**What you should do:** Could all of the entries be written out exactly, with any pictures omitted?

**Material to process:**
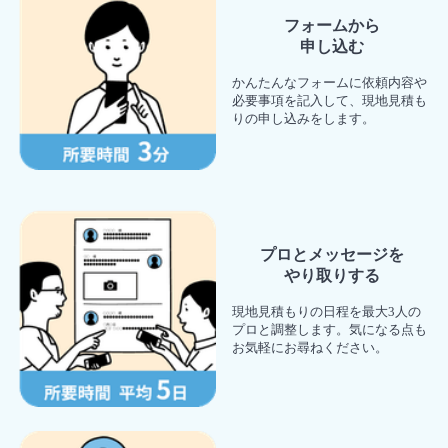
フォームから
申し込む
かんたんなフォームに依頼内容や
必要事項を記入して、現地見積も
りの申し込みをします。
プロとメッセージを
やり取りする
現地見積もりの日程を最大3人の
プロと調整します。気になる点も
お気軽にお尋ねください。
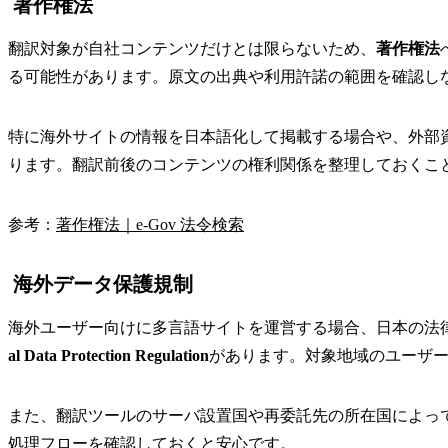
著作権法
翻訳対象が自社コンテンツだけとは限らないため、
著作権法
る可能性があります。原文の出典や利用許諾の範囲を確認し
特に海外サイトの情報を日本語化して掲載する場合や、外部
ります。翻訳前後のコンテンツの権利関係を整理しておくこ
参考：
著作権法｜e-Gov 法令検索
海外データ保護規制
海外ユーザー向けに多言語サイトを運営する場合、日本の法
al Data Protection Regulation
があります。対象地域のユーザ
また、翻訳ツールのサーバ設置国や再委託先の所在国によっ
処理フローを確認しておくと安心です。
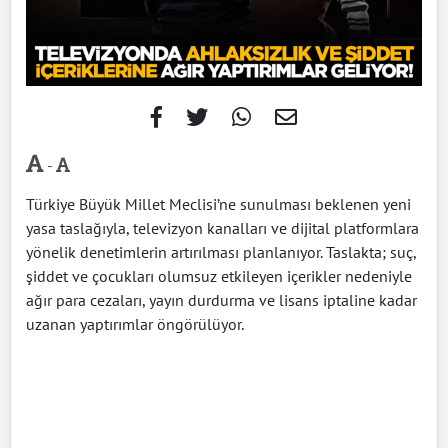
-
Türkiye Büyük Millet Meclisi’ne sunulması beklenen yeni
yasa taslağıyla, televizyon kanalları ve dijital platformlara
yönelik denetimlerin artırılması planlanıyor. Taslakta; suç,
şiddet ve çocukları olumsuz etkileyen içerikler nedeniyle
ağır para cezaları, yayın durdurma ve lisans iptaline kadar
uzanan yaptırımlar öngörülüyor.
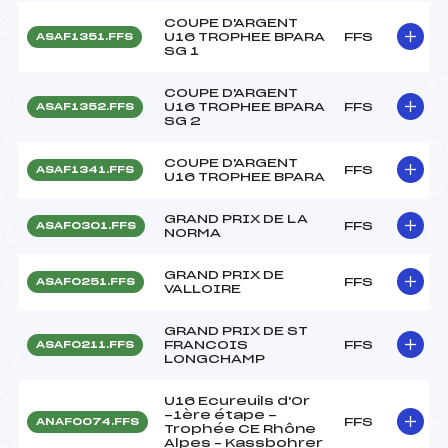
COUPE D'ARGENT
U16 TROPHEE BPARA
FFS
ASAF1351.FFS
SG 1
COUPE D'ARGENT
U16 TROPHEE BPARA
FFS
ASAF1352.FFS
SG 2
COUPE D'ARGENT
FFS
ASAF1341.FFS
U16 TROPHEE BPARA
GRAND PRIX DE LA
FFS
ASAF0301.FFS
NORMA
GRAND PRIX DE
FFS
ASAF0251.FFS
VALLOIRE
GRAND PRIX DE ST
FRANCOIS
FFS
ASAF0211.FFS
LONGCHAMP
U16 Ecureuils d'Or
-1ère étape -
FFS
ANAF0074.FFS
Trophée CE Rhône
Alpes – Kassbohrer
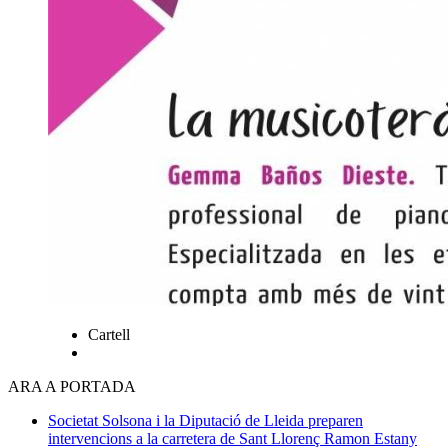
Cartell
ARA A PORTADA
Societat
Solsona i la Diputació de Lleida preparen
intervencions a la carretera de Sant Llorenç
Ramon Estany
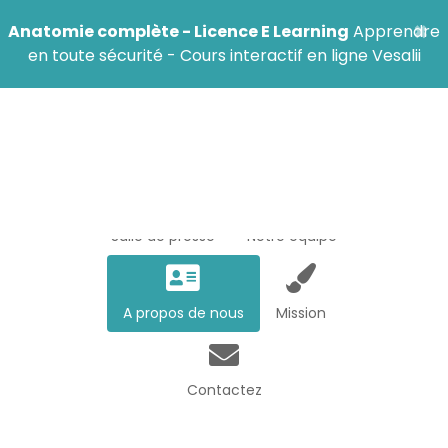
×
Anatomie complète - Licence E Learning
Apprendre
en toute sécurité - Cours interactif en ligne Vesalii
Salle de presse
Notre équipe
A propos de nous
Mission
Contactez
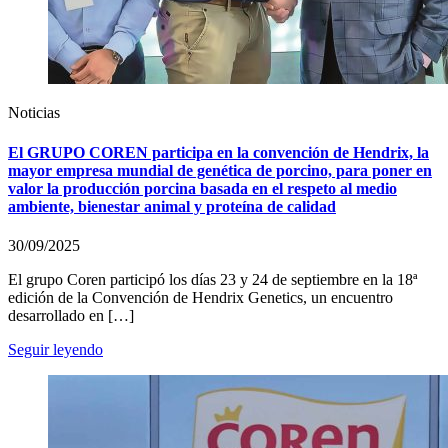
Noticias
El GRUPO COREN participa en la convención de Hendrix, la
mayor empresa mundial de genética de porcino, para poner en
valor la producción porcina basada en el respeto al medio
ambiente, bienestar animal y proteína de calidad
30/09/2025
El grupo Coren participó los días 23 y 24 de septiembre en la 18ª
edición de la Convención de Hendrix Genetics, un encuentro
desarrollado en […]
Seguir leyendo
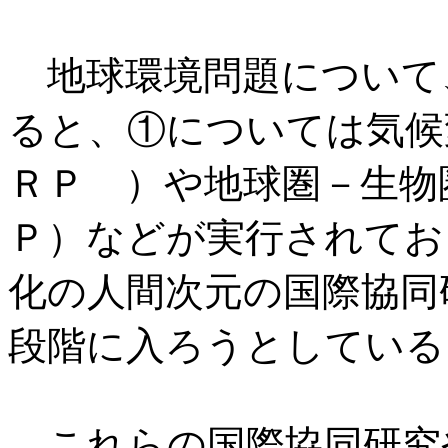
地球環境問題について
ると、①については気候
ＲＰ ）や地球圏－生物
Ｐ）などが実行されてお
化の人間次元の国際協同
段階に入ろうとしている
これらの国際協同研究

**Solution:**
フォームから
申し込む
かんたんなフォームに依頼内容や
必要事項を記入して、現地見積も
りの申し込みをします。
プロとメッセージを
やり取りする
現地見積もりの日程を最大3人の
プロと調整します。気になる点も
お気軽にお尋ねください。
著作権法
翻訳対象が自社コンテンツだけとは限らないため、
著作権法
る可能性があります。原文の出典や利用許諾の範囲を確認し
特に海外サイトの情報を日本語化して掲載する場合や、外部
ります。翻訳前後のコンテンツの権利関係を整理しておくこ
参考：
著作権法｜e-Gov 法令検索
海外データ保護規制
海外ユーザー向けに多言語サイトを運営する場合、日本の法
al Data Protection Regulation
があります。対象地域のユーザ
また、翻訳ツールのサーバ設置国や再委託先の所在国によっ
処理フローを確認しておくと安心です。
-
Türkiye Büyük Millet Meclisi’ne sunulması beklenen yeni
yasa taslağıyla, televizyon kanalları ve dijital platformlara
yönelik denetimlerin artırılması planlanıyor. Taslakta; suç,
şiddet ve çocukları olumsuz etkileyen içerikler nedeniyle
ağır para cezaları, yayın durdurma ve lisans iptaline kadar
uzanan yaptırımlar öngörülüyor.
COUPE D'ARGENT
U16 TROPHEE BPARA
FFS
ASAF1351.FFS
SG 1
COUPE D'ARGENT
U16 TROPHEE BPARA
FFS
ASAF1352.FFS
SG 2
COUPE D'ARGENT
FFS
ASAF1341.FFS
U16 TROPHEE BPARA
GRAND PRIX DE LA
FFS
ASAF0301.FFS
NORMA
GRAND PRIX DE
FFS
ASAF0251.FFS
VALLOIRE
GRAND PRIX DE ST
FRANCOIS
FFS
ASAF0211.FFS
LONGCHAMP
U16 Ecureuils d'Or
-1ère étape -
FFS
ANAF0074.FFS
Trophée CE Rhône
Alpes – Kassbohrer
Cartell
ARA A PORTADA
Societat
Solsona i la Diputació de Lleida preparen
intervencions a la carretera de Sant Llorenç
Ramon Estany
×
Anatomie complète - Licence E Learning
Apprendre
en toute sécurité - Cours interactif en ligne Vesalii
Salle de presse
Notre équipe
A propos de nous
Mission
Contactez
Noticias
El GRUPO COREN participa en la convención de Hendrix, la
mayor empresa mundial de genética de porcino, para poner en
valor la producción porcina basada en el respeto al medio
ambiente, bienestar animal y proteína de calidad
30/09/2025
El grupo Coren participó los días 23 y 24 de septiembre en la 18ª
edición de la Convención de Hendrix Genetics, un encuentro
desarrollado en […]
Seguir leyendo
地球環境問題について
ると、①については気候
ＲＰ ）や地球圏－生物
Ｐ）などが実行されてお
化の人間次元の国際協同
段階に入ろうとしている
これらの国際協同研究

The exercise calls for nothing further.